【展示「萩のみる夢」、音声ガイド3番「庭のみる夢」をご利用いただき、まことにありがとうございます。
このガイドは、建物の外、庭に出て聞くことをおすすめします。
それでは音声ガイド3番「庭のみる夢」をはじめます。】
庭は思った。もう長いことここにいるが、ここから見える景色も、ずいぶん変わった、と。
自分が、ここにこうして庭として存在し始めたのは、いつだったか?
記憶もないくらい昔だった気もするし、ついこの前だった気もする。
庭はふと、一本の木のことを思い出した。
そいつは「トネリコ」と呼ばれていた。
そいつは、無口だった。
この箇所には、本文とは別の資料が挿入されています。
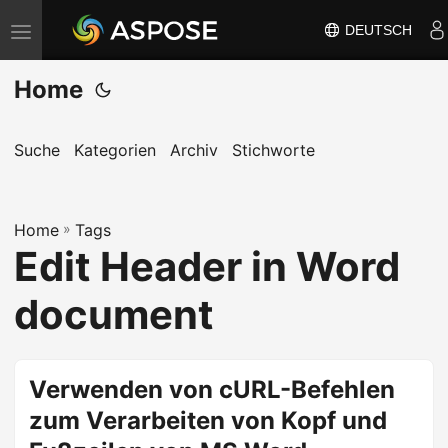
DEUTSCH
N
a
Home
v
i
g
Suche
Kategorien
Archiv
Stichworte
a
t
Home
i
»
Tags
Edit Header in Word
o
n
document
u
m
s
Verwenden von cURL-Befehlen
c
zum Verarbeiten von Kopf und
h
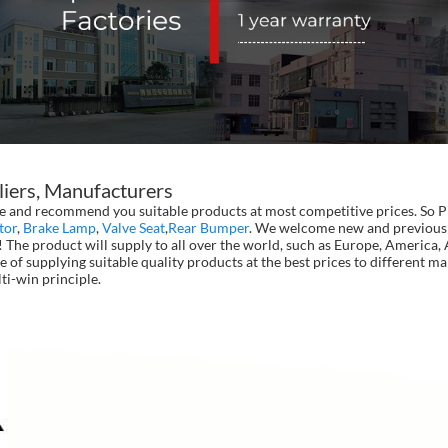
liers, Manufacturers
and recommend you suitable products at most competitive prices. So Pro
tor
,
Brake Lamp
,
Valve Seat
,
Rear Bumper
. We welcome new and previous b
 The product will supply to all over the world, such as Europe, America
e of supplying suitable quality products at the best prices to different m
ti-win principle.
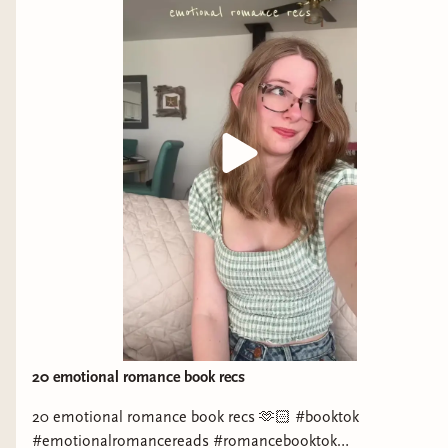
Instagram: https://www.instagram.com/breathebleedbooks/
Sydney Langford Instagram:
https://www.instagram.com/slangwrites/ Meghan Instagram:
https://www.instagram.com/unwellbutwellread/ Katie
Instagram: https://www.instagram.com/nolifebutbooks/ Amy
Instagram: https://www.instagram.com/goldenbooksgirl/
Laneah Instagram:
https://www.instagram.com/Laneah_whiddon4639/ Hannah
Instagram: https://www.instagram.com/dreamtofmanderly/
Sydney Blondell Instagram:
https://www.instagram.com/sydneyblondellauthor/ Mattie
Paige (@authormattiepaige) Instagram:
https://www.instagram.com/authormattiepaige/ Ria Parisi
Instagram: https://www.instagram.com/riathewolfwrites/
Molly McCarthy Instagram:
https://www.instagram.com/mollymccarthybooks/ TikTok:
20 emotional romance book recs
https://www.tiktok.com/@mollymccarthybooks
20 emotional romance book recs 🫶🏻 #booktok
#emotionalromancereads #romancebooktok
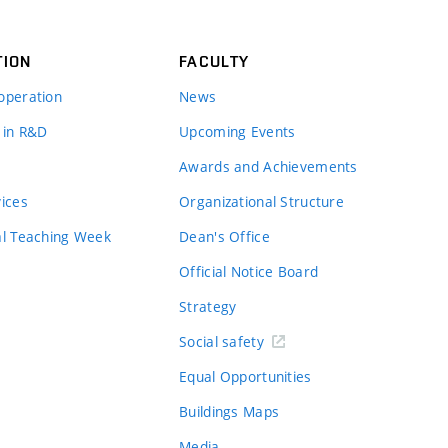
TION
FACULTY
operation
News
 in R&D
Upcoming Events
Awards and Achievements
vices
Organizational Structure
al Teaching Week
Dean's Office
Official Notice Board
Strategy
Social safety
Equal Opportunities
Buildings Maps
Media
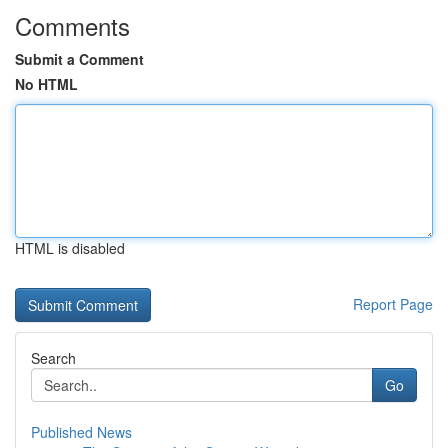
Comments
Submit a Comment
No HTML
HTML is disabled
Report Page
Search
Go
Published News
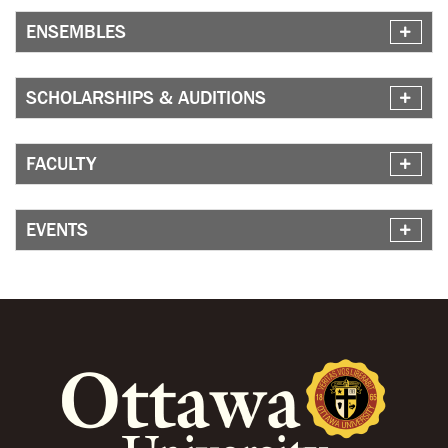
ENSEMBLES
SCHOLARSHIPS & AUDITIONS
FACULTY
EVENTS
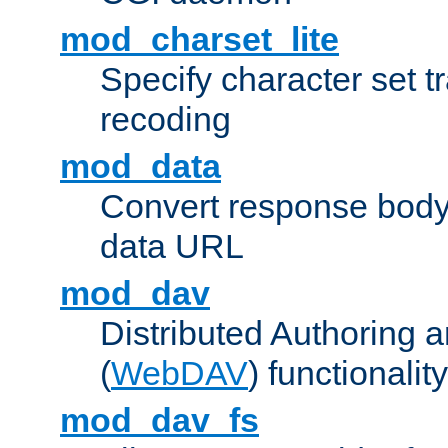
mod_charset_lite
Specify character set tr
recoding
mod_data
Convert response bod
data URL
mod_dav
Distributed Authoring 
(
WebDAV
) functionality
mod_dav_fs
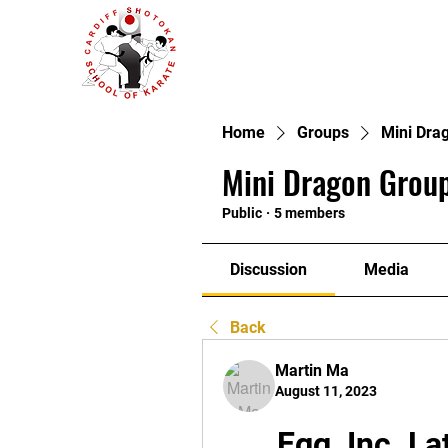
Home
Groups
Mini Dra
Mini Dragon Group
Public
·
5 members
Discussion
Media
Back
Martin Ma
August 11, 2023
Egg, Inc. La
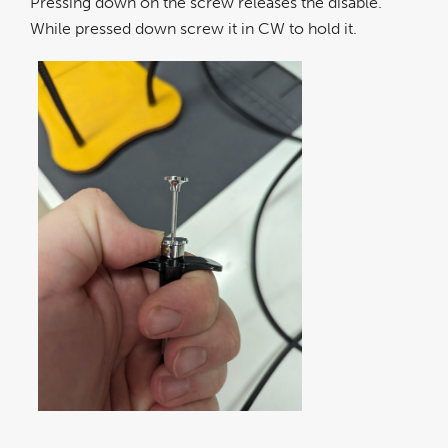
Pressing down on the screw releases the disable.
While pressed down screw it in CW to hold it.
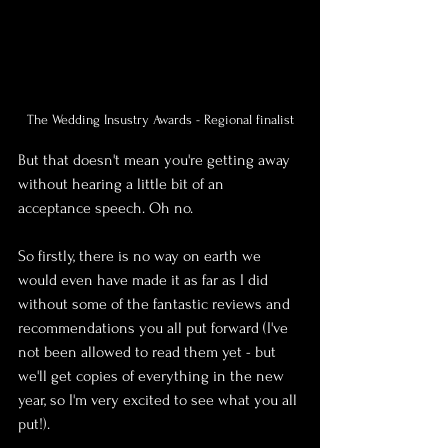
The Wedding Insustry Awards - Regional finalist
But that doesn't mean you're getting away 
without hearing a little bit of an 
acceptance speech. Oh no.
So firstly, there is no way on earth we 
would even have made it as far as I did 
without some of the fantastic reviews and 
recommendations you all put forward (I've 
not been allowed to read them yet - but 
we'll get copies of everything in the new 
year, so I'm very excited to see what you all 
put!).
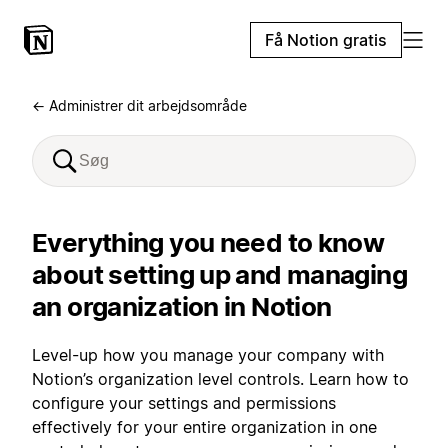
Få Notion gratis
← Administrer dit arbejdsområde
Everything you need to know
about setting up and managing
an organization in Notion
Level-up how you manage your company with
Notion’s organization level controls. Learn how to
configure your settings and permissions
effectively for your entire organization in one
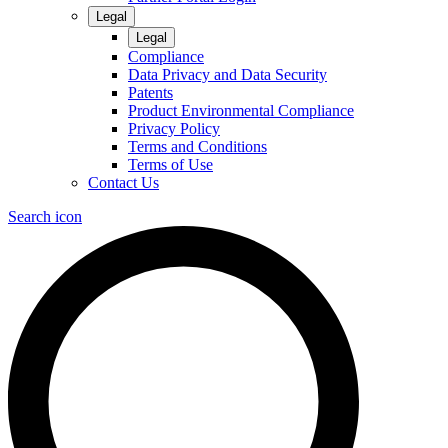
Legal
Legal
Compliance
Data Privacy and Data Security
Patents
Product Environmental Compliance
Privacy Policy
Terms and Conditions
Terms of Use
Contact Us
Search icon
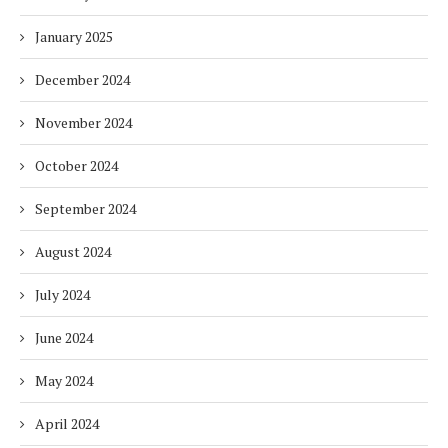
January 2025
December 2024
November 2024
October 2024
September 2024
August 2024
July 2024
June 2024
May 2024
April 2024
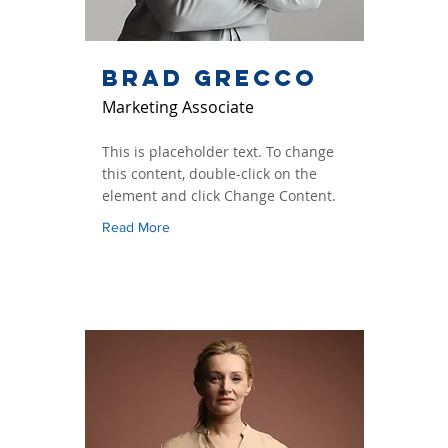
Brad Grecco
Marketing Associate
This is placeholder text. To change
this content, double-click on the
element and click Change Content.
Read More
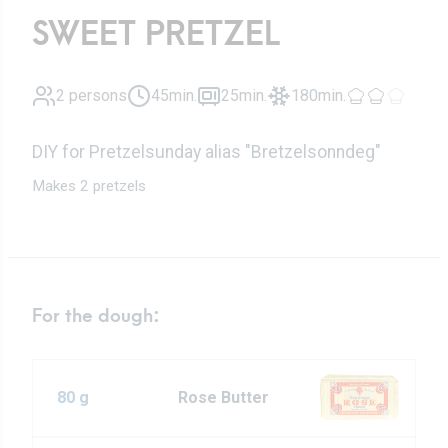
SWEET PRETZEL
2 persons
45min.
25min.
180min.
DIY for Pretzelsunday alias "Bretzelsonndeg"
Makes 2 pretzels
For the dough:
80 g
Rose Butter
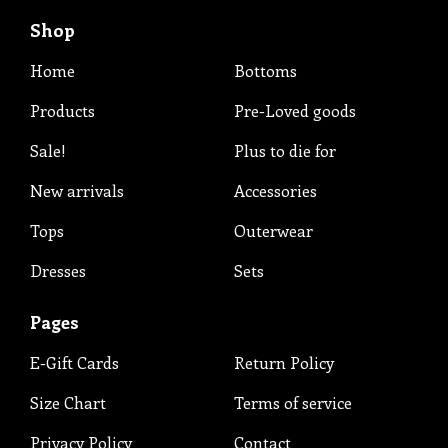
Shop
Home
Bottoms
Products
Pre-Loved goods
Sale!
Plus to die for
New arrivals
Accessories
Tops
Outerwear
Dresses
Sets
Pages
E-Gift Cards
Return Policy
Size Chart
Terms of service
Privacy Policy
Contact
若い植木屋の女性に連れて来られた。
植木屋の女性は、そいつとは対照的で、おしゃべりが好きなのか、歯を見せてよく喋った。
そして、「トネリコ」と庭は、ともに過ごすことになった。
「トネリコ」は、ただ黙々と、日の光を浴び、水を吸った。
そして、ただニョキニョキと伸びた。
それはもう、どんどん伸びるから、庭にも手に負えなくなった。
終いには塀を超えるほど伸びた。
ある日、根っこが土を離れて、どこかへ旅立った。
庭は思った。あいつは、達者にやっているだろうか、と。
「トネリコ」が旅立ってしばらくして、あの植木屋の女性がやって来た。庭の手入れをするためだ。
植木屋の女性は、中年になっていたが、相変わらず歯を見せてよく喋った。
ただ、手入れをするときは、黙々と手を動かして、その顔は真面目だった。
庭は思った。なんだか、あの「トネリコ」と、よく似ている、と。